More information about the rebellion here.

Amazon’s controversial rating system

Amazon Employee Headquarters

Employees walk through the lobby of Amazon’s headquarters in Seattle.

Elaine Thompson/AP

A leaked document shed light on how Amazon officials evaluate their employees, according to an Insider review. Its latest talent guide shows that performance scores are determined by what an employee delivered and how they delivered it.

Amazon staff have previously criticized certain performance review practices, such as the company’s “unregretted attrition rate.” Has Amazon’s latest performance and salary review become less opaque?

Here’s how salary is decided at Amazon.

For more on Amazon, check out:

“We are going to find ourselves in a recession again”

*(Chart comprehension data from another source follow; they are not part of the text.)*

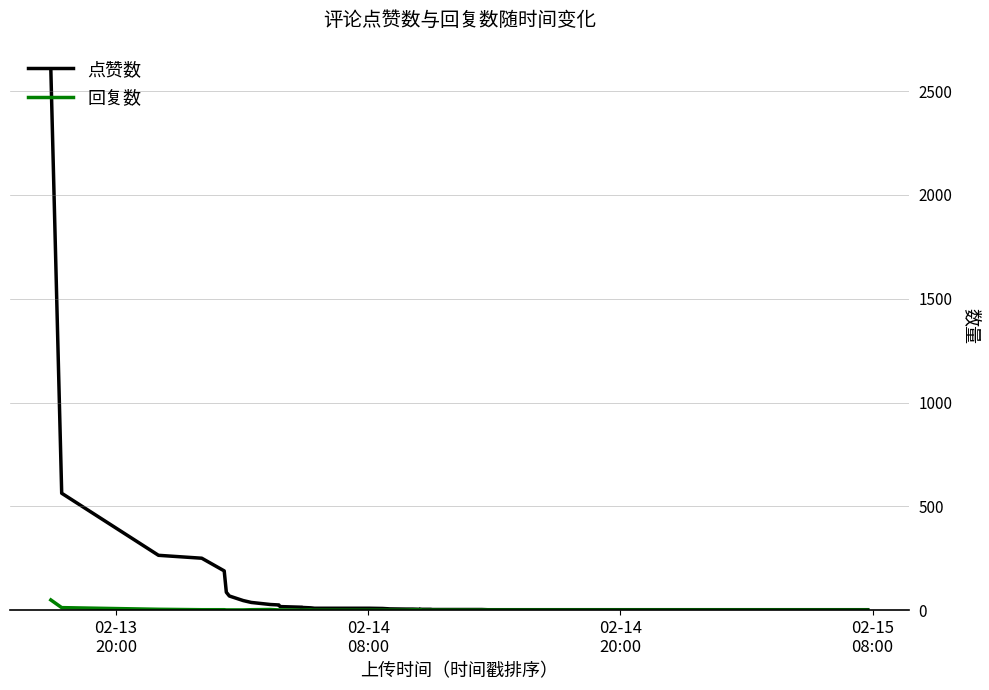

Which series has the widest spread of values?

点赞数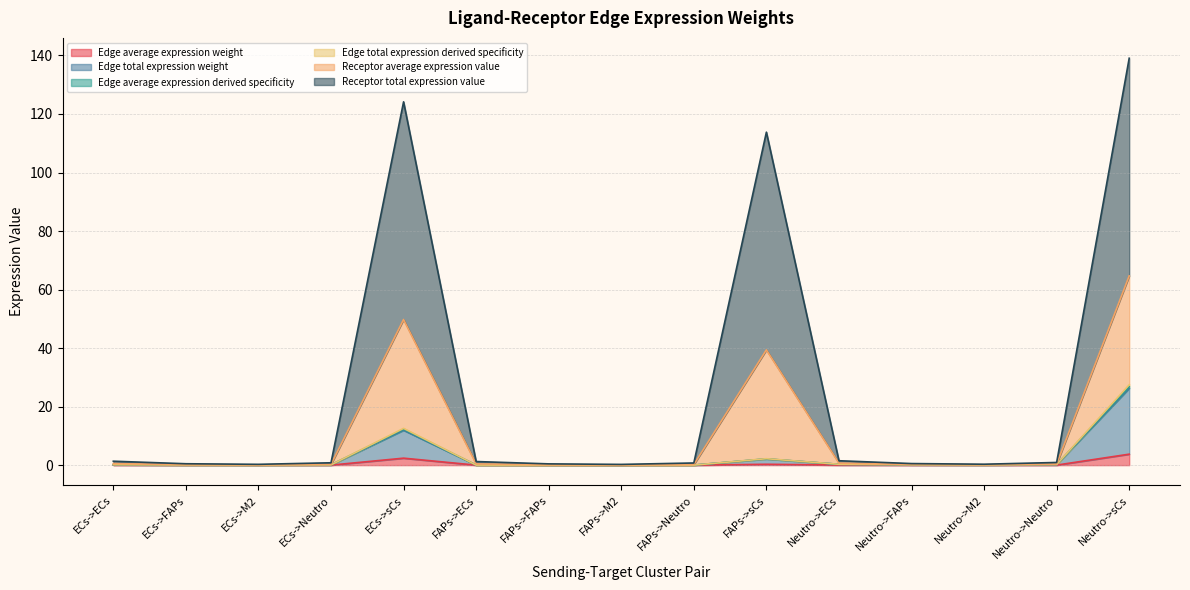

What is the spread (max minus min) of values at ECs->Neutro?

0.8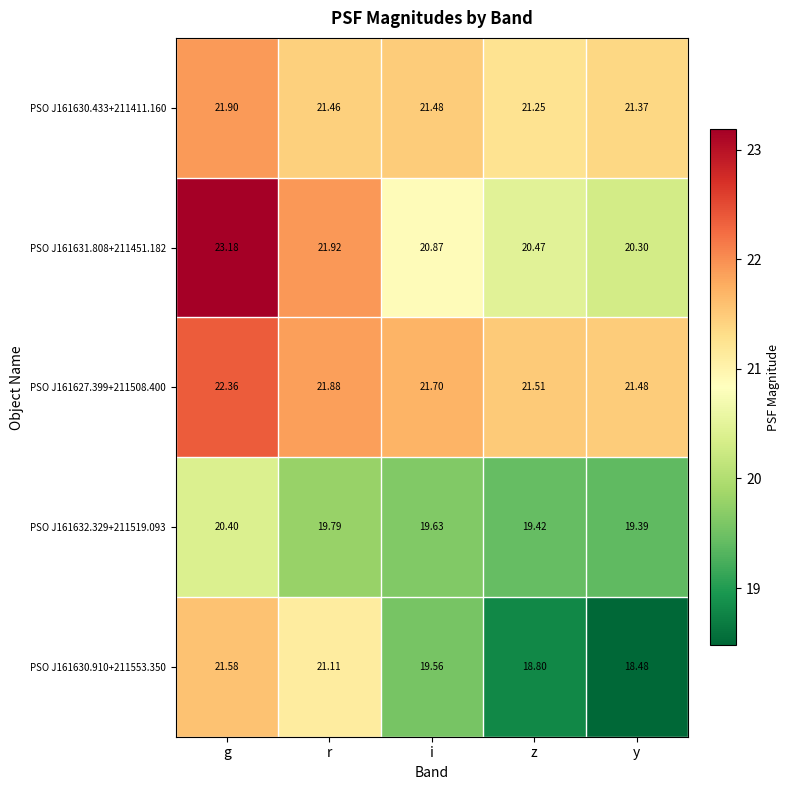

Where does the PSO J161630.910+211553.350 series first go above 19?

g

A dollar bill lit by the torch of the Statue of Liberty, on a black background

Getty Images; Marianne Ayala/Insider

For a long time, Neil Dutta, an economist, was an optimist who opposed doomsday predictions. Now he’s starting to change his mind.

In recent years, low inflation and weak economic growth have translated into low interest rates and economic stimulus. But today, Dutta writes, an increasingly belligerent Federal Reserve has launched an aggressive campaign to quell searing inflation — even if that means pushing the economy into a recession.

Here’s why he’s sounding the alarm.

This week’s quote:

“Last year was basically a fintech night. There was an explosion of fintech companies. But now we’re like in a fintech hangover.”